“After this he went out and saw a tax collector named Levi, sitting at the tax booth. And he said to him, 'Follow me.' And leaving everything, he rose and followed him.” Luke 5:27-28.
Looking back, tax collectors seem more like ambitious entrepreneurs (an amiable quality today), than prostitutes and sinners as so likened in the synoptic gospels. During the Roman Empire, Palestinian officials had the direct responsibility for collecting regular taxes (poll taxes & land taxes), but the taxes on transported goods were outsourced to private contractors. These tax collectors “paid a stipulated sum in advance for the right to collect the tolls in a certain locality, and then tried to make a profit on the transaction” (Buttrick, 522).1 Roman taxes were seen as excessive and embezzlement by these tax collectors as inevitable, so they were repeatedly likened to robbers and thieves (so much so that lying to a tax collector was akin to deceiving bandits to avoid loss).

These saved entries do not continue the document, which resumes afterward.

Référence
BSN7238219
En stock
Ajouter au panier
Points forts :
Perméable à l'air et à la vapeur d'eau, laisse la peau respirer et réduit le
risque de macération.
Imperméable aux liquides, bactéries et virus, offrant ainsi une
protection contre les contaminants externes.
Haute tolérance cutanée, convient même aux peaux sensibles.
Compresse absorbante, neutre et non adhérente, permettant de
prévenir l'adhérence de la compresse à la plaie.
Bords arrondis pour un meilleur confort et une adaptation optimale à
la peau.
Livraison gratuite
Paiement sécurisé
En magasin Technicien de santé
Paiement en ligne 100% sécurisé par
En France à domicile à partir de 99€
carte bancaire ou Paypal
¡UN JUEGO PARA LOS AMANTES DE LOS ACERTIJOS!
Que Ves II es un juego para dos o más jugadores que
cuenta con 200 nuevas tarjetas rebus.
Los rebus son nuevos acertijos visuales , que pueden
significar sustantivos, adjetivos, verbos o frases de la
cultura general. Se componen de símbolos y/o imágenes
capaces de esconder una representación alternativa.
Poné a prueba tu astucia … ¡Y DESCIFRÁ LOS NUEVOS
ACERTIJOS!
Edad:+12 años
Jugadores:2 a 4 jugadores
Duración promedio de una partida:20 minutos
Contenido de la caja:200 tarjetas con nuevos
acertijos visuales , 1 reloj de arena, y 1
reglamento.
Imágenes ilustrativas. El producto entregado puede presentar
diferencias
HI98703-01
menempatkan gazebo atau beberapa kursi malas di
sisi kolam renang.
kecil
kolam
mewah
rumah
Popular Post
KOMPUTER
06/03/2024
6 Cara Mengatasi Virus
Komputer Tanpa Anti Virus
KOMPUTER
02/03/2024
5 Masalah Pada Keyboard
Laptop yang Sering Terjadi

However, it was the political Jewish climate that created the true hostility toward these small businessmen. Many Israelites saw Rome as a military dictator oppressing the land. Some even saw “any act of submission to Caesar – such as paying taxes – [as] treason to God” (Buttrick 522). Thus, Jewish tax-collectors, such as Levi (Matthew) and Zachaeus were seen as traitors who had sold their souls to aid a foreign occupier oppress their own people. They were forbidden to serve as judges or witnesses in trial or even to participate in the synagogue (Howell, 72). It is in this light that Jesus calls these flagrant traitor-sinners to redemption, not tolerating or accepting their activities, but turning them away from their deception and fraud to a better life. This is precisely what these two did – repent of their ways. Zachaeus restored and rewarded those he defrauded and gave the other half of his possessions to the poor while Levi gave up his life entirely to follow Jesus as Matthew, one of His 12 disciples.